● **Transcribed page contents**:
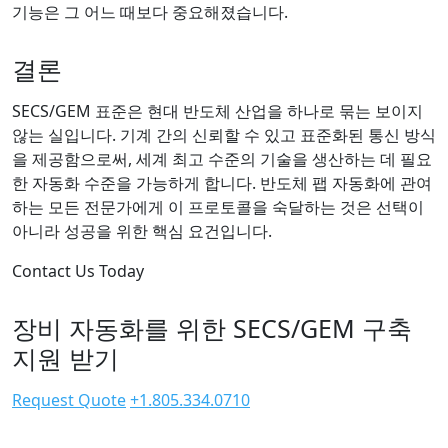
기능은 그 어느 때보다 중요해졌습니다.
결론
SECS/GEM 표준은 현대 반도체 산업을 하나로 묶는 보이지
않는 실입니다. 기계 간의 신뢰할 수 있고 표준화된 통신 방식
을 제공함으로써, 세계 최고 수준의 기술을 생산하는 데 필요
한 자동화 수준을 가능하게 합니다. 반도체 팹 자동화에 관여
하는 모든 전문가에게 이 프로토콜을 숙달하는 것은 선택이
아니라 성공을 위한 핵심 요건입니다.
Contact Us Today
장비 자동화를 위한 SECS/GEM 구축
지원 받기
Request Quote
+1.805.334.0710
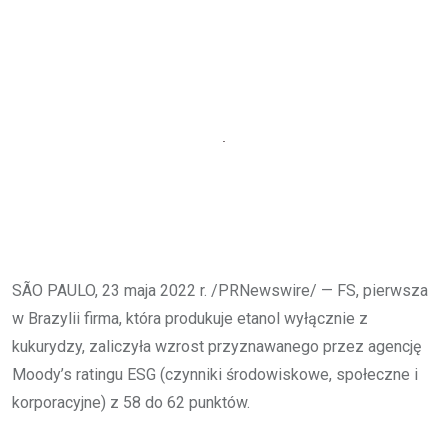
SÃO PAULO, 23 maja 2022 r. /PRNewswire/ — FS, pierwsza
w Brazylii firma, która produkuje etanol wyłącznie z
kukurydzy, zaliczyła wzrost przyznawanego przez agencję
Moody’s ratingu ESG (czynniki środowiskowe, społeczne i
korporacyjne) z 58 do 62 punktów.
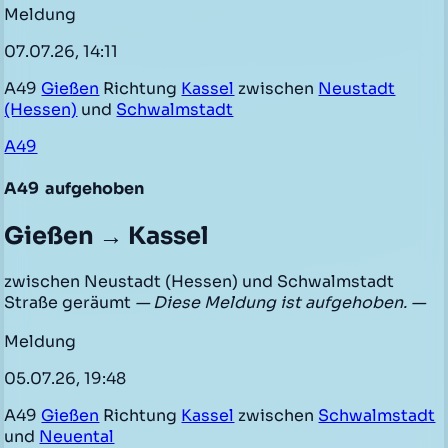
Meldung
07.07.26, 14:11
A49
Gießen
Richtung
Kassel
zwischen
Neustadt
(Hessen)
und
Schwalmstadt
A49
A49
aufgehoben
Gießen → Kassel
zwischen Neustadt (Hessen) und Schwalmstadt
Straße geräumt
— Diese Meldung ist aufgehoben. —
Meldung
05.07.26, 19:48
A49
Gießen
Richtung
Kassel
zwischen
Schwalmstadt
und
Neuental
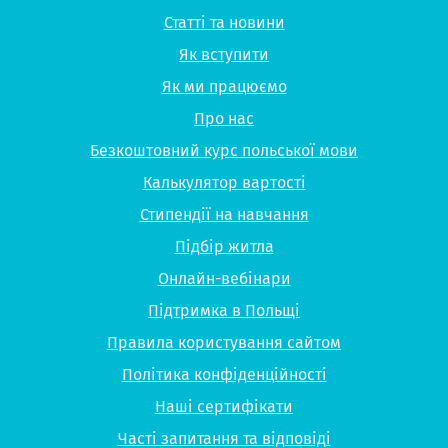
Статті та новини
Як вступити
Як ми працюємо
Про нас
Безкоштовний курс польської мови
Калькулятор вартості
Стипендії на навчання
Підбір житла
Онлайн-вебінари
Підтримка в Польщі
Правила користування сайтом
Політика конфіденційності
Наші сертифікати
Часті запитання та відповіді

● **REQUIRED WORK**: Because the pictures are not wanted, retype every record exactly without them.

● **TASK OUTPUT**:
기능은 그 어느 때보다 중요해졌습니다.
결론
SECS/GEM 표준은 현대 반도체 산업을 하나로 묶는 보이지
않는 실입니다. 기계 간의 신뢰할 수 있고 표준화된 통신 방식
을 제공함으로써, 세계 최고 수준의 기술을 생산하는 데 필요
한 자동화 수준을 가능하게 합니다. 반도체 팹 자동화에 관여
하는 모든 전문가에게 이 프로토콜을 숙달하는 것은 선택이
아니라 성공을 위한 핵심 요건입니다.
Contact Us Today
장비 자동화를 위한 SECS/GEM 구축
지원 받기
Request Quote
+1.805.334.0710
SÃO PAULO, 23 maja 2022 r. /PRNewswire/ — FS, pierwsza
w Brazylii firma, która produkuje etanol wyłącznie z
kukurydzy, zaliczyła wzrost przyznawanego przez agencję
Moody’s ratingu ESG (czynniki środowiskowe, społeczne i
korporacyjne) z 58 do 62 punktów.
Meldung
07.07.26, 14:11
A49
Gießen
Richtung
Kassel
zwischen
Neustadt
(Hessen)
und
Schwalmstadt
A49
A49
aufgehoben
Gießen → Kassel
zwischen Neustadt (Hessen) und Schwalmstadt
Straße geräumt
— Diese Meldung ist aufgehoben. —
Meldung
05.07.26, 19:48
A49
Gießen
Richtung
Kassel
zwischen
Schwalmstadt
und
Neuental
Статті та новини
Як вступити
Як ми працюємо
Про нас
Безкоштовний курс польської мови
Калькулятор вартості
Стипендії на навчання
Підбір житла
Онлайн-вебінари
Підтримка в Польщі
Правила користування сайтом
Політика конфіденційності
Наші сертифікати
Часті запитання та відповіді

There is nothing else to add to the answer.